A Prolog program consists of facts and rules that are applied. Here's a simple example rule that states "A cow moves to a location if the cow is hungry and there is more food in the new location than in the old location":

moves_to(Cow, Location) :-
  hungry(Cow),
  current_location(Cow, OldLoc),
  food_in(OldLoc, OldFood), food_in(Location, NewFood),
  NewFood > OldFood.

All things in capital letters are variables, things you don't know the value of. Prolog attempts to find values for these variables that satisfies all the conditions.
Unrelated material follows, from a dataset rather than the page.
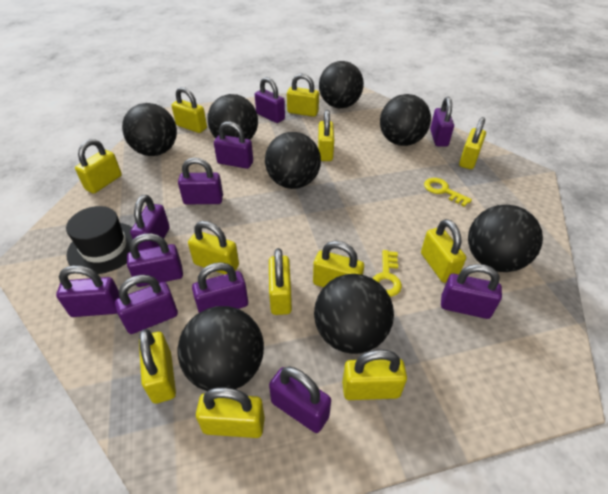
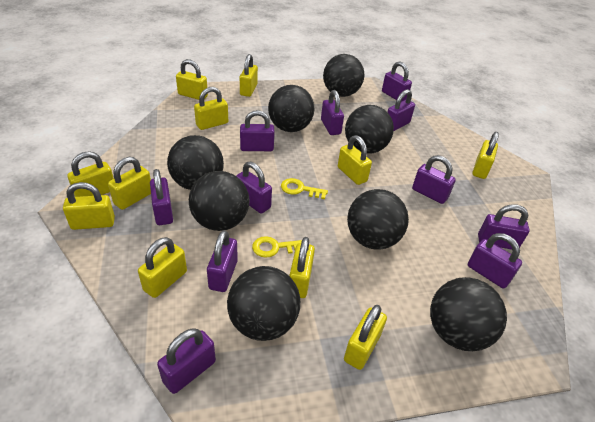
black hat: 1 -> 0
yellow padlock: 12 -> 11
This process is done with a powerful algorithm called unification that is the heart of Prolog and similar logic programming environments.

In addition to the rules, a database of facts is provided. A simple example that works with the rules above could be something like:

current_location(white_cow, pasture).

current_location(black_cow, barn).
hungry(black_cow).

current_location(angry_bull, forest).
hungry(angry_bull).

food_in(barn, 3).
food_in(pasture, 5).
food_in(forest, 1).

Notice that white_cow and pasture, etc. are not written in capitals. They are not variables, they are atoms.

Finally you make a query and ask what's going to happen.

?- moves_to(white_cow, Destination).
No.
?- moves_to(black_cow, Destination).
Destination = pasture
?- moves_to(Cow, Destination).
Cow = black_cow, Destination = pasture
Cow = angry_bull, Destination = barn
Cow = angry_bull, Destination = pasture

The first query asks where the white cow will move. Given the rules and the facts above, the answer is No. This can be interpreted as "I don't know" or "It doesn't move" depending on what you want.

The second query asks where the black cow moves. It moves to the pasture to eat.

The final query asks where do all the cows move. As a result you get all the possible (Cow, Destination) that make sense. In this case the black bull moves to the pasture as expected. However, the angry bull has two choices that satisfy the rules, it can either move to the pasture or the barn.

Note: It's been years since I last wrote Prolog, all examples may not be syntactically valid but the idea should be correct.